Yes. But I think most of us are willing to let others be the
"experts" in the things we aren't interested in. I for example, am
*completely* willing to let Robert and Damien be the experts
on "bathos".
> Is it realistic to expect resources to hold out?
It becomes a problem only if we set our memory "valuations" above
the resource base. One of the things that is interesting in science,
is that as we refine principles, theories and laws, the details that
lead us to those conclusions become less important. If I have an
abstraction that I know can be used to go generate a lot of
content, then it may be unimportant for me to remember the
content itself. Think of all of the pretty pictures that you
can get with a fractal equation and a few initial variables.
The problem with humans as currently structured is that the
memory mechanism is on autopilot with no delete key. We
aren't consciously saying "Do I really need to remember this?".
> How many people are expected to ultimately be uploaded?
All of them that want to be. My estimates for Matrioshka Brains
(solar system sized nanocomputer clusters) is that you get
something like 10^26 (100 trillion trillion) human brain
processor equivalents and something greater than 10^28
in human recall capacity (memory) equivalents.

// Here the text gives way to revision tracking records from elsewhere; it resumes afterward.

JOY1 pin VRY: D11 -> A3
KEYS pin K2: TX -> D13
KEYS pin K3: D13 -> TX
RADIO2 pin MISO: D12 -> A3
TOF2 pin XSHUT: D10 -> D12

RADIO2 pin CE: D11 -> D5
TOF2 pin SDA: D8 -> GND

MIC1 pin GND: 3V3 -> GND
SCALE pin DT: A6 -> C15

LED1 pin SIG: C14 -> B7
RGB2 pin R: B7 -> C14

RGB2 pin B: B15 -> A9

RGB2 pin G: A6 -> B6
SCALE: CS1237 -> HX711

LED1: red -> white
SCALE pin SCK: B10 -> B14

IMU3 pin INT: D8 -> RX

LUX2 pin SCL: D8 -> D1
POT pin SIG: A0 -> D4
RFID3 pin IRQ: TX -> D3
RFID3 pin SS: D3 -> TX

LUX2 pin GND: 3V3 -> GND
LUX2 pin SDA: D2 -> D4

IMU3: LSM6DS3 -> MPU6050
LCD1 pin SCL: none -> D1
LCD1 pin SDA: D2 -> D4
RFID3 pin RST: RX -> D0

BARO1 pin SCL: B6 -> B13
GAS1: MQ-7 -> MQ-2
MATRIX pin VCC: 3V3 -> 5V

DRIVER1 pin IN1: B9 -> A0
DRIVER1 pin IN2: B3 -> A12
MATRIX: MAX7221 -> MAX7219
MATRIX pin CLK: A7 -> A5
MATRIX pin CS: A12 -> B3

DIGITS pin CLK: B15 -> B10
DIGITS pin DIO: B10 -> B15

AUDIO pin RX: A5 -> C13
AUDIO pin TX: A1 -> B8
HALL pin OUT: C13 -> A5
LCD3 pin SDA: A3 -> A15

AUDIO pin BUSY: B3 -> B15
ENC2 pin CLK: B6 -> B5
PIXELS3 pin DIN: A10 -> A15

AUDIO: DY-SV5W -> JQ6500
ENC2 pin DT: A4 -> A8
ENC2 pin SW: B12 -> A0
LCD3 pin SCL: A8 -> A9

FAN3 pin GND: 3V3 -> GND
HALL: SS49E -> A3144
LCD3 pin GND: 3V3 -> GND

The problem isn't with capacity for uploads, the problem is
with capacity for copies. I can't speak for other list members,
but I think 10^16 copies of myself (which is what everyone can
have) makes no sense at all (it certainly gets Spike worried).
So, what you have is uploading, followed by a *huge* increase
in personal capacity, probably involving some mental slow-down
as you become physically really large (much larger than planetary
sized) and then the crystal ball gets really cloudy.
It may be quite possible, that we all decide to stop growing our
minds at asteroid or moon size because of diminishing returns
or self-management problems. The excess computronium at that
point gets devoted to offspring that we produce by mind division
(copying?) and mating. But since we do those things "consciously"
and the phase space for consciousness is huge, it may take quite some
time to figure out how to use those resources. Some people
on the list would support random evolution of ArtificialBrains
(ABrains) but since we aren't anywhere near a consensus on whether
or not its moral if we want or have to unplug these and whether or
not we can keep them from turning on us, I think the jury is still out
on whether this is a good idea.
Great observations and questions though.